Gold Bulls Return with A Vengeance

(June 2nd, 2022 - Premium ANALYSIS)

  • Softer-than-anticipated US employment figures undermined demand for the greenback.
  • US Federal Reserve Vice-Chair Brainard cooled down expectations for a pause in rate hikes.
  • XAUUSD is technically bullish and could extend gains once above $1,871.50.

Gold Price soared to its highest in nearly a month, holding near a daily top at $1,869.75 a troy ounce. The American dollar gave up ground on Thursday after rallying in the previous session, with additional pressure coming from easing government bond yields and the better tone of Wall Street.

Adding pressure on the greenback, US employment-related data released on Thursday showed the slowest pace of job creation in the private sector since the pandemic hit the world. The ADP survey posted 128K new jobs in May, well below the 300K expected. On a positive note, Initial Jobless Claims contracted to 200K in the week ended May 27.

Meanwhile, US Federal Reserve officials returned to the wires. Fed Vice-Chair Lael Brainard cooled down expectations for a pause in rate hikes, noting that inflation is still at a multi-decade high. Stocks traders have chosen to ignore those comments, at least at the time being.

Gold Price short-term technical outlook

The Gold pair is poised to extend its advance, according to the daily chart. Technical indicators have picked up momentum, maintaining their upward slopes within positive levels. Even further, the bright metal accelerated higher after meeting buyers around its 20 and 200 SMAs, both near the intraday low at $1,844.01.

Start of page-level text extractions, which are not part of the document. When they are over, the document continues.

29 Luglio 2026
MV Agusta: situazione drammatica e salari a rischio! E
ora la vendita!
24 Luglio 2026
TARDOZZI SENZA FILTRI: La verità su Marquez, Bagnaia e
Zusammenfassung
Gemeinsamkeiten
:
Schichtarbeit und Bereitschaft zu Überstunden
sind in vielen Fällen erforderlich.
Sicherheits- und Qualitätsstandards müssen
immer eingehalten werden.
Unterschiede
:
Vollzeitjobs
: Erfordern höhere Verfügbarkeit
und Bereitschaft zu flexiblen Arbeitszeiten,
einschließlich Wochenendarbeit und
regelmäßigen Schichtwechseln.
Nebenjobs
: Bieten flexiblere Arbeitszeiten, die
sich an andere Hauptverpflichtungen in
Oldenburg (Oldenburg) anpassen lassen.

Technical readings in the 4-hour chart also favor a bullish extension, particularly if the pair extends its gains beyond a bearish 200 SMA, now providing dynamic resistance at around $1,871.50. Meanwhile, the Momentum indicator heads firmly higher, well above its midline, while the RSI indicator approaches overbought conditions, all of which reflect persistent buying interest.